Listed Building – Grade II
- Official name: New County Hall including terrace pool surrounds and bridge to courtyard
- Designated: 24 April 1998
- Reference no.: 1323700

= Lys Kernow =

County building in Truro, Cornwall, England

Lys Kernow (/kw/; Court of Cornwall), known as New County Hall between 1966 and 2009, is a municipal facility at Treyew Road in Truro, Cornwall. Dalvenie House, which is at the north end of the site, is retained for use as the county register office. The building, which serves as the headquarters of Cornwall Council, is a Grade II listed building.

==History==
During the first half of the 20th century Cornwall County Council held its meetings at the Old County Hall at Station Road in Truro. After deciding that the Old County Hall was inadequate for their needs, council leaders decided to procure a new purpose-built building: the site selected had been occupied by the grounds of a private house known as Dalvenie House, as well as some surrounding fields.

The new building was designed by the Duchy Architect, Francis Kenneth Hicklin, and his successor, Alan Groves, in the Brutalist style and was officially opened by Queen Elizabeth II on 14 July 1966. The design involved a three-storey square concrete-framed structure with circa 50 bays on each side; the bays contained a window on each floor flanked by concrete slabs. Internally, the principal room was the council chamber which was on the first floor and was cantilevered out of the main building on the east side. There was a courtyard, landscaped by Sir Geoffrey Jellicoe, in the centre of the building; a sculpture by Barbara Hepworth, known as "Rock form, Porthcurno", was unveiled in the courtyard garden when the building opened.

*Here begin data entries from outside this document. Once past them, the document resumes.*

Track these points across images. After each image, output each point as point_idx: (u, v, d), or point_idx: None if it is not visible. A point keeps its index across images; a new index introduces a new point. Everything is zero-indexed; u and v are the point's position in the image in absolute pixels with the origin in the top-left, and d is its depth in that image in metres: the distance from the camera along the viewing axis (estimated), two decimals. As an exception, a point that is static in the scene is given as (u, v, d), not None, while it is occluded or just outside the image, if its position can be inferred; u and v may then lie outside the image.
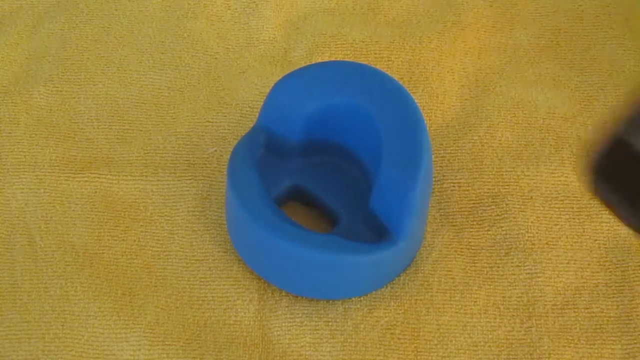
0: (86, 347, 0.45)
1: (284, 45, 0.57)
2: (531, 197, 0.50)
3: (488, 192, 0.50)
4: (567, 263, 0.48)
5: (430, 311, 0.46)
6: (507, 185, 0.50)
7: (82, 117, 0.53)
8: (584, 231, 0.49)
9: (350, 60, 0.55)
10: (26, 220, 0.49)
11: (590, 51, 0.56)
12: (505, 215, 0.49)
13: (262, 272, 0.47)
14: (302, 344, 0.45)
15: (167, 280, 0.47)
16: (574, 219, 0.49)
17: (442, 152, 0.51)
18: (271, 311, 0.46)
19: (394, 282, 0.47)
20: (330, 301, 0.47)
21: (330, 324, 0.46)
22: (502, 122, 0.53)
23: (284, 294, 0.47)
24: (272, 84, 0.48)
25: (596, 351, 0.45)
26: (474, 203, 0.50)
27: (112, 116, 0.53)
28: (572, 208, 0.50)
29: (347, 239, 0.43)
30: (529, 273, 0.47)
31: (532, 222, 0.49)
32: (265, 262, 0.46)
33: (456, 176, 0.51)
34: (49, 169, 0.51)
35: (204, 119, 0.53)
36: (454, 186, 0.50)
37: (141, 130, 0.53)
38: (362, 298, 0.47)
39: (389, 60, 0.55)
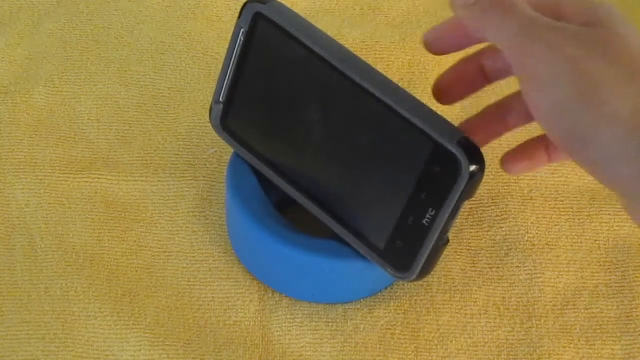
0: (86, 347, 0.45)
1: (284, 45, 0.57)
2: (531, 197, 0.50)
3: (488, 192, 0.50)
4: (567, 263, 0.48)
5: (430, 311, 0.46)
6: (507, 185, 0.50)
7: (82, 117, 0.53)
8: (584, 231, 0.49)
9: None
10: (26, 220, 0.49)
11: (590, 51, 0.56)
12: (505, 216, 0.49)
13: (263, 277, 0.47)
14: (302, 344, 0.45)
15: (167, 280, 0.47)
16: (574, 219, 0.49)
17: (442, 152, 0.51)
18: (271, 311, 0.46)
19: (393, 282, 0.47)
20: (330, 302, 0.47)
21: (330, 324, 0.46)
22: (502, 122, 0.52)
23: (284, 294, 0.47)
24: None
25: (596, 351, 0.45)
26: (474, 203, 0.50)
27: (112, 116, 0.53)
28: (572, 208, 0.50)
29: (346, 244, 0.43)
30: (529, 273, 0.47)
31: (532, 222, 0.49)
32: (266, 266, 0.46)
33: (456, 176, 0.51)
34: (49, 169, 0.51)
35: (204, 119, 0.53)
36: (454, 186, 0.50)
37: (141, 131, 0.53)
38: (361, 298, 0.47)
39: (389, 61, 0.55)
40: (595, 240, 0.49)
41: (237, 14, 0.59)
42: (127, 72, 0.55)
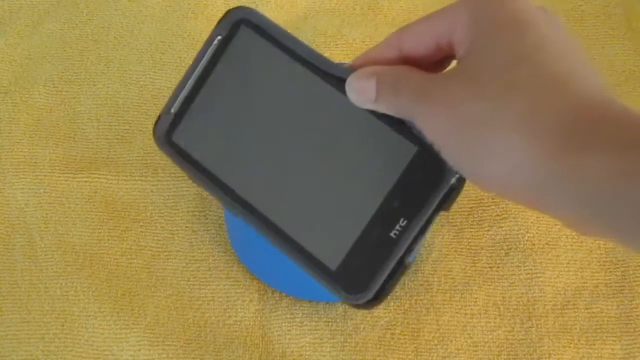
0: (86, 347, 0.45)
1: (284, 45, 0.57)
2: (531, 197, 0.50)
3: (488, 192, 0.50)
4: (567, 263, 0.48)
5: (430, 311, 0.46)
6: (507, 185, 0.50)
7: (82, 117, 0.53)
8: (584, 231, 0.49)
9: (350, 60, 0.55)
10: (26, 220, 0.49)
11: (590, 51, 0.56)
12: (505, 215, 0.49)
13: (263, 276, 0.47)
14: (302, 344, 0.45)
15: (167, 280, 0.47)
16: (574, 219, 0.49)
17: (442, 152, 0.51)
18: (271, 311, 0.46)
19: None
20: (330, 301, 0.47)
21: (330, 324, 0.46)
22: (502, 122, 0.52)
23: (284, 294, 0.47)
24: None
25: (596, 351, 0.45)
26: (474, 203, 0.50)
27: (112, 116, 0.53)
28: (572, 208, 0.50)
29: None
30: (529, 273, 0.47)
31: (532, 222, 0.49)
32: (266, 265, 0.46)
33: (456, 176, 0.51)
34: (49, 169, 0.51)
35: (204, 119, 0.53)
36: (454, 186, 0.50)
37: (141, 131, 0.53)
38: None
39: (389, 60, 0.55)
40: (596, 240, 0.49)
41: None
42: (127, 72, 0.55)
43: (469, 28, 0.32)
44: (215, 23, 0.61)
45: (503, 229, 0.49)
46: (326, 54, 0.55)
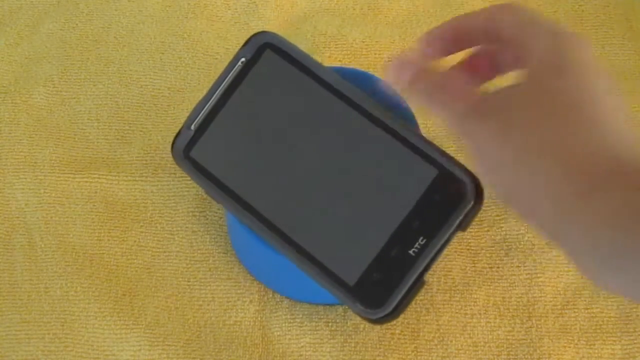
0: (86, 347, 0.45)
1: (284, 45, 0.57)
2: (531, 197, 0.50)
3: (488, 192, 0.50)
4: (567, 263, 0.48)
5: (430, 311, 0.46)
6: (507, 186, 0.50)
7: (82, 117, 0.53)
8: (584, 231, 0.49)
9: (350, 60, 0.55)
10: (26, 220, 0.49)
11: (590, 51, 0.56)
12: (505, 216, 0.49)
13: (263, 279, 0.47)
14: (302, 344, 0.45)
15: (167, 280, 0.47)
16: (574, 219, 0.49)
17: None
18: (271, 312, 0.46)
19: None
20: (330, 304, 0.47)
21: (330, 324, 0.46)
22: (502, 122, 0.52)
23: (284, 296, 0.47)
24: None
25: (596, 351, 0.45)
26: (474, 203, 0.50)
27: (112, 116, 0.53)
28: (572, 208, 0.50)
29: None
30: (529, 273, 0.47)
31: (532, 222, 0.49)
32: (267, 268, 0.46)
33: (456, 176, 0.51)
34: (49, 169, 0.51)
35: (204, 119, 0.53)
36: (454, 186, 0.50)
37: (141, 131, 0.53)
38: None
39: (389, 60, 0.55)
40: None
41: (237, 14, 0.60)
42: (127, 72, 0.55)
43: (546, 51, 0.34)
44: (215, 23, 0.61)
45: (503, 229, 0.49)
46: (326, 54, 0.55)
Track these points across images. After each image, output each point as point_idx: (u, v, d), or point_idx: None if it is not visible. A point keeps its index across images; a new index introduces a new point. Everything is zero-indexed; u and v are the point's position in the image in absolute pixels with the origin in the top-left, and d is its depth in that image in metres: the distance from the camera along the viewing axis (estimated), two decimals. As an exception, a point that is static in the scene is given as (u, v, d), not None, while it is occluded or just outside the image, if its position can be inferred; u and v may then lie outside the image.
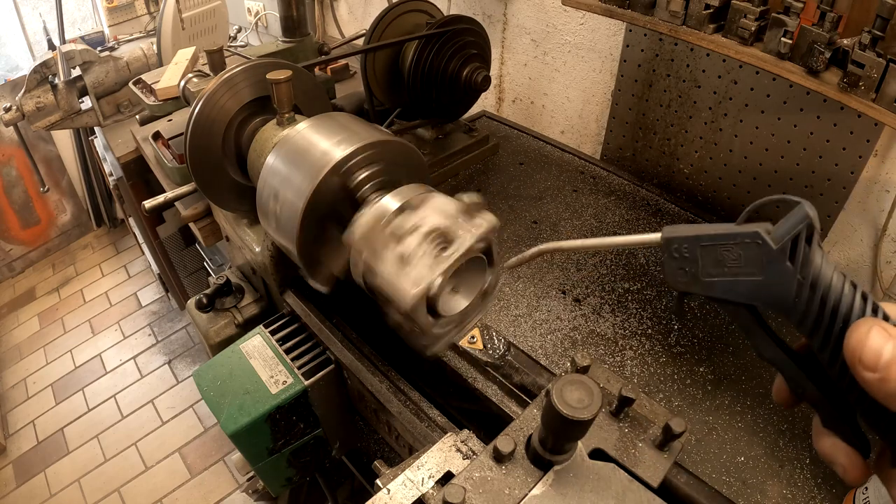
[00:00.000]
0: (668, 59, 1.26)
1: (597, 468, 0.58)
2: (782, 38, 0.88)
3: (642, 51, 1.30)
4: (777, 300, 0.35)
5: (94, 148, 2.53)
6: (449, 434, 0.69)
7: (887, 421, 0.34)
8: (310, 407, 0.99)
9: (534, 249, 0.56)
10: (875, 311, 0.34)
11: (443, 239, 0.59)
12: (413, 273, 0.57)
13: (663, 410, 0.66)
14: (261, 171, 0.76)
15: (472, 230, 0.59)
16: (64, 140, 3.45)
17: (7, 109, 1.77)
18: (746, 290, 0.36)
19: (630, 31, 1.31)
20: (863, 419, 0.36)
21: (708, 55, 1.18)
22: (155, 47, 1.91)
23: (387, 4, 1.39)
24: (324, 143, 0.72)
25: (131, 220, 2.80)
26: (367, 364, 0.92)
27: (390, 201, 0.64)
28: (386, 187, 0.71)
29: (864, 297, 0.34)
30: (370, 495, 0.61)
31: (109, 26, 2.57)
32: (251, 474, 1.32)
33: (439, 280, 0.57)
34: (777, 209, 0.37)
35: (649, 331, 0.94)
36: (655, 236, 0.40)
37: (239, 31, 2.54)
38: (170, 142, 1.37)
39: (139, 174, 1.84)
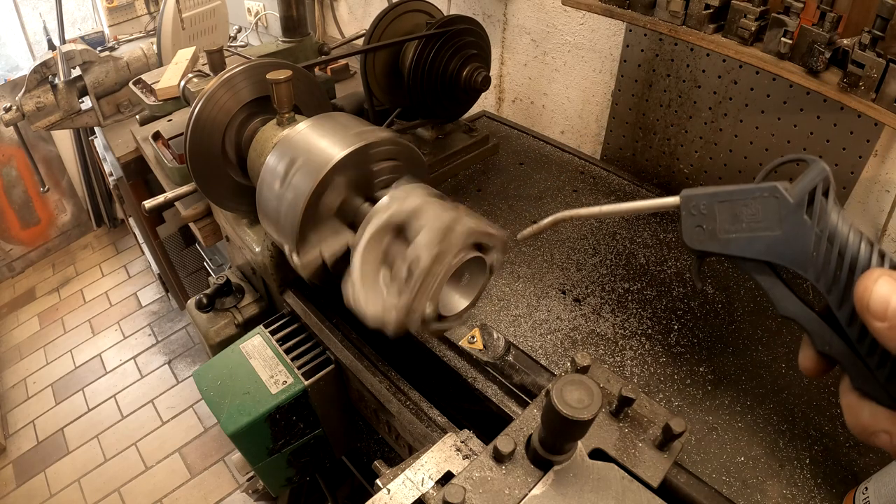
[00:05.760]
0: (668, 59, 1.26)
1: (597, 468, 0.58)
2: (782, 38, 0.88)
3: (642, 51, 1.30)
4: (795, 255, 0.35)
5: (94, 148, 2.53)
6: (449, 434, 0.69)
7: None
8: (310, 407, 0.99)
9: (549, 218, 0.53)
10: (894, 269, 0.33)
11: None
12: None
13: (663, 410, 0.66)
14: (261, 172, 0.76)
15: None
16: (64, 140, 3.45)
17: (7, 109, 1.77)
18: (764, 247, 0.35)
19: (630, 31, 1.30)
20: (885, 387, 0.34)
21: (708, 55, 1.18)
22: (155, 47, 1.91)
23: (387, 4, 1.39)
24: (324, 143, 0.72)
25: (131, 220, 2.80)
26: (367, 364, 0.92)
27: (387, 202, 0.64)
28: (385, 187, 0.71)
29: (882, 255, 0.33)
30: (370, 495, 0.61)
31: (109, 26, 2.57)
32: (251, 474, 1.32)
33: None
34: (796, 166, 0.37)
35: (649, 331, 0.94)
36: (674, 199, 0.40)
37: (239, 31, 2.54)
38: (170, 142, 1.37)
39: (139, 174, 1.84)
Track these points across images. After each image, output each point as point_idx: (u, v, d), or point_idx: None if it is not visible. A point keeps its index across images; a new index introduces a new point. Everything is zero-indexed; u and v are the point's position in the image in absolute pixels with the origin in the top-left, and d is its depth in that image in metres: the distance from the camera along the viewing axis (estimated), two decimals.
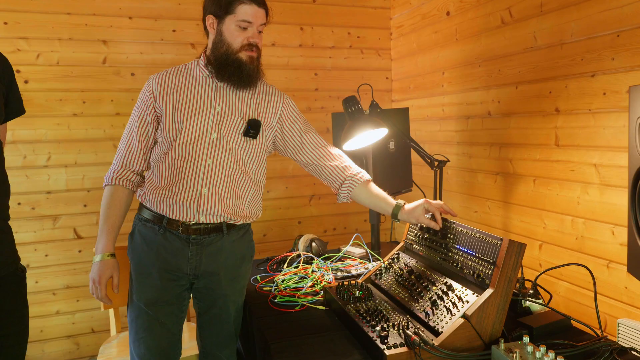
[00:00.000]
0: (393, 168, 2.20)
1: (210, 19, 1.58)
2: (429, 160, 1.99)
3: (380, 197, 1.65)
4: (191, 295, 1.68)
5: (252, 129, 1.63)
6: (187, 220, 1.56)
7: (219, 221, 1.58)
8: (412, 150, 2.22)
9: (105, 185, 1.62)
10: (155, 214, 1.58)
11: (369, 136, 1.91)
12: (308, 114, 3.06)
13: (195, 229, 1.57)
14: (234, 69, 1.56)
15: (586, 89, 1.74)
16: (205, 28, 1.63)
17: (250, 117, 1.63)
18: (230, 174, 1.59)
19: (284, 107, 1.71)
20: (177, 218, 1.56)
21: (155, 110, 1.62)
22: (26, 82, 2.52)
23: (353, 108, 1.90)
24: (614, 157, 1.65)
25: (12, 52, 2.48)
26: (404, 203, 1.61)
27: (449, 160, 2.10)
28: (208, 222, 1.57)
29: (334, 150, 1.73)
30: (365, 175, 1.69)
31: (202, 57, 1.65)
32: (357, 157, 2.14)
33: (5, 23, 2.48)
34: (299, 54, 3.02)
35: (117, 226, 1.60)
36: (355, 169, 1.70)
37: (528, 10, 1.97)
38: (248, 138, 1.62)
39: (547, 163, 1.93)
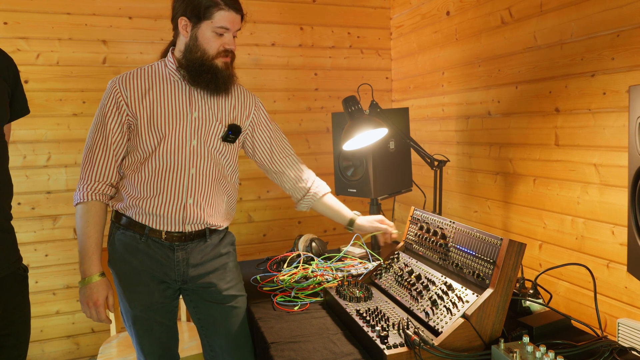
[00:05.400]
0: (393, 168, 2.20)
1: (183, 21, 1.50)
2: (429, 160, 1.99)
3: (336, 209, 1.83)
4: (190, 309, 1.70)
5: (233, 134, 1.62)
6: (172, 230, 1.55)
7: (202, 228, 1.60)
8: (412, 150, 2.22)
9: (78, 203, 1.51)
10: (136, 222, 1.55)
11: (369, 136, 1.90)
12: (308, 114, 3.06)
13: (178, 236, 1.56)
14: (211, 77, 1.51)
15: (586, 88, 1.74)
16: (175, 28, 1.55)
17: (229, 122, 1.62)
18: (214, 181, 1.60)
19: (256, 110, 1.71)
20: (160, 229, 1.55)
21: (128, 117, 1.52)
22: (26, 82, 2.52)
23: (353, 108, 1.89)
24: (614, 157, 1.65)
25: (12, 52, 2.48)
26: (359, 215, 1.82)
27: (449, 160, 2.10)
28: (192, 230, 1.58)
29: (298, 160, 1.81)
30: (325, 188, 1.82)
31: (169, 58, 1.58)
32: (357, 157, 2.14)
33: (5, 23, 2.48)
34: (299, 54, 3.02)
35: (100, 244, 1.52)
36: (317, 181, 1.82)
37: (528, 10, 1.97)
38: (226, 143, 1.62)
39: (547, 163, 1.93)
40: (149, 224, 1.54)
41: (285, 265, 2.01)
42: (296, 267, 1.95)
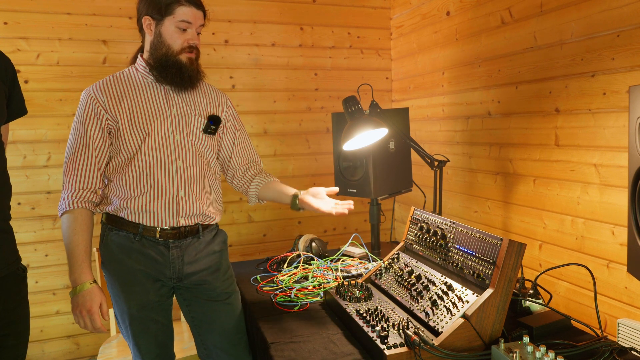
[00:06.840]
0: (393, 168, 2.20)
1: (147, 21, 1.54)
2: (429, 160, 1.99)
3: (280, 190, 1.72)
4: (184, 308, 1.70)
5: (214, 124, 1.66)
6: (166, 225, 1.57)
7: (195, 222, 1.61)
8: (412, 150, 2.22)
9: (63, 213, 1.50)
10: (129, 222, 1.55)
11: (369, 136, 1.90)
12: (308, 114, 3.06)
13: (173, 234, 1.58)
14: (175, 71, 1.55)
15: (586, 89, 1.74)
16: (140, 30, 1.59)
17: (208, 114, 1.66)
18: (201, 173, 1.63)
19: (227, 109, 1.75)
20: (154, 225, 1.56)
21: (108, 121, 1.54)
22: (26, 82, 2.52)
23: (353, 108, 1.89)
24: (614, 157, 1.65)
25: (12, 52, 2.48)
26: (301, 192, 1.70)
27: (449, 160, 2.10)
28: (187, 224, 1.59)
29: (258, 167, 1.80)
30: (273, 177, 1.79)
31: (139, 62, 1.62)
32: (357, 157, 2.14)
33: (5, 23, 2.48)
34: (299, 54, 3.02)
35: (89, 252, 1.52)
36: (264, 172, 1.80)
37: (528, 10, 1.97)
38: (208, 135, 1.65)
39: (547, 163, 1.93)
40: (143, 221, 1.55)
41: (285, 265, 2.01)
42: (296, 267, 1.96)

Following the abolition of Cornwall County Council in April 2009, the building became the headquarters of the new unitary authority, Cornwall Council. This was followed by an extensive programme of refurbishment works, to a design by Poynton Bradbury Wynter Cole of St Ives, which was completed in 2013.

The building contains an extensive collection of modern art including a painting by the Cornish fisherman and artist, Alfred Wallis, depicting the harbour entrance at Penzance.